|The Death of Montreal Baseball|
Written by Daniel Paulling (Contact & Archive) on October 02, 2004
I love the Montreal Expos. Wait, who? Oh, I mean the Washington DC Expos. Wednesday night was the last Major League game played in Montreal if all goes according to plan for the relocation of Les Expos.
“This was a team that had to be moved,” Commissioner Bud Selig said when he announced that he had authorized the Expos move to Washington DC. “We knew it had to relocate. Baseball didn’t want to own it anymore. This was a team owned by baseball that we were anxious to get rid of.”
And the Expos were anxious to get rid of Major League baseball. During MLB’s duration of ownership, the team lost superstars Javier Vazquez, Vladimir Guerrero, and Bartolo Colon as well as Orlando Hernandez, Michael Barrett, and Orlando Cabrera.
Before the announcement of the move, Pierre Arsenault, a former bullpen coach of the Expos and current one with the Florida Marlins, said “It’s like you have a family member that’s really sick, and you anticipate the death. It’s sad. It really feels like this might be it. It might be the last time we ever set foot in Olympic Stadium to play a major league ballgame. My son is five years old. This is all about kids in the province that love baseball who won’t have idols to come and watch. It’s deeper than having a team leaving.”
In 1969 the Expos were born and people began to fall in love with them immediately. Over the years conditions have deteriorated to the point of outright dismissal. The retractable roof doesn’t retract and heckles from the crowd are heard throughout the entire stadium easily.
But there were two bright spots on Expos history. Well, almost. In 1994 the Montreal Expos had the best record in Major League baseball with ace Pedro Martinez leading the pitching staff. There was almost no doubt they would have defeated the Atlanta Braves in the regular season and have done very well in the postseason. The other highpoint in their history is the year 1981, when they almost made the World Series, being eliminated by the Los Angeles Dodgers.
But now, pending a $440 million financing plan, ¾ of owners approval (considered a formality), and a new owner, the Montreal baseball experiment dies and Washington gets a third chance at having a team.
Perhaps things are for the best, though. The Expos could probably use a change of scenery, as Montreal was not a high choice for free agents to sign and perhaps the fan base in Washington will be more plentiful than in Montreal, which shouldn’t be that difficult.

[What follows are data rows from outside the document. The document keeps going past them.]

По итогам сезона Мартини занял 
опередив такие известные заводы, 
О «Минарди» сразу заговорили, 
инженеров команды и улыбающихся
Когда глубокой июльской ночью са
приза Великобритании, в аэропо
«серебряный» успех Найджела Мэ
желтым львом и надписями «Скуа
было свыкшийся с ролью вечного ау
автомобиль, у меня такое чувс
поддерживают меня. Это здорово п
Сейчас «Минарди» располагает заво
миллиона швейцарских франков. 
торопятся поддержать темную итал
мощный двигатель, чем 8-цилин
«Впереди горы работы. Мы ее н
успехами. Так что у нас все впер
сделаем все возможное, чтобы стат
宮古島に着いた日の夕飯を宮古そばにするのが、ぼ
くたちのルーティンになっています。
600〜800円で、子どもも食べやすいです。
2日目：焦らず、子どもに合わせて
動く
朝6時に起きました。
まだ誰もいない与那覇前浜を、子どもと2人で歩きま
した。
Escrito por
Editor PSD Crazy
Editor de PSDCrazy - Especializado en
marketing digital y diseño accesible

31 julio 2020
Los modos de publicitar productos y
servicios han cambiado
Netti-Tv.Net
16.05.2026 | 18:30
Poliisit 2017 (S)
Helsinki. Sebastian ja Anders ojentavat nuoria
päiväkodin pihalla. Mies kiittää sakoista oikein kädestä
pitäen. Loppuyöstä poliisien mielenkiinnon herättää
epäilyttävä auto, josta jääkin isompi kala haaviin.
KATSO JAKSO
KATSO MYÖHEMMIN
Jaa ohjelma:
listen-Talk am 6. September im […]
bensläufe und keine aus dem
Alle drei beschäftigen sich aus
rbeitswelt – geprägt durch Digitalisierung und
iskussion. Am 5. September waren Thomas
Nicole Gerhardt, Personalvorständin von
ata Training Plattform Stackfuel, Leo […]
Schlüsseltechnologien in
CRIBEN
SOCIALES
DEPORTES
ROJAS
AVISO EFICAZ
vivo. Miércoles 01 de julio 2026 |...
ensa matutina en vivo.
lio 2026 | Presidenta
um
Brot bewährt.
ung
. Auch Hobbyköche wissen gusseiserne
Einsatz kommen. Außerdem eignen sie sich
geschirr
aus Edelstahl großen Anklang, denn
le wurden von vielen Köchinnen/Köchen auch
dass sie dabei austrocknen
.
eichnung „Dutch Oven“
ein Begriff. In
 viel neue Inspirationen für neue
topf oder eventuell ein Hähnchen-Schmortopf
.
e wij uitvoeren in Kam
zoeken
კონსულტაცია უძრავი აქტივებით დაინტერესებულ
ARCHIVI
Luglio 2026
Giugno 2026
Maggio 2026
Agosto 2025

So what does the future hold for the Montreal Expos?
The biggest factor to deal with must be dealt with now is getting an owner for the team, which MLB should deal for a bargain. Once a plausible owner has been selected, then the team must get the $440 million necessary to fit RFK Stadium for playing baseball and a new stadium constructed, which will take at least three years from start. Then the team must bring in a new General Manager, as Omar Minaya will be returning to the New York Mets front office. I believe the choice of Jim Bowden, of Cincinnati Reds fame, would be a great pick. He could always put together a decent team with mid-market payroll.
There are a few concerns as to the new Expos situation, beyond actually getting the stuff done to move this team.
“I watched baseball back in the 50’s and 60’s move teams without any thought to what it was doing to existing franchises,” Selig said. “We don’t want to hurt the existing franchises. On the other hand, we want to go to the best places possible. I have a responsibility to make every decision based on the best interest of the sport.”
So what was Mr. Selig referring to? The Baltimore Orioles, namely owner Peter Angelos. Washington DC is just 35 miles from Baltimore and is most definitely going to be a distraction to the fans of the Orioles. So MLB and Angelos are working on a deal; speculation says that Angelos will receive an equity stake in a new regional sports network that would exceed the Washington team’s and an assurance from baseball that the value of the Orioles will not be reduced through competition with the new team. Rumor also has it that MLB will make up any shortfall in Orioles revenue if attendance falls below a certain figure.
“I believe Peter has been treated fairly,” said the Commish. “We came to the conclusion that there has to be equity on all sides. I’m confident with what has been done.”
So pending a few things, the Expos will be moved. Pending a few other things, the Expos will be a very competitive team in a few years. Things aren’t that dismal for Les Expos.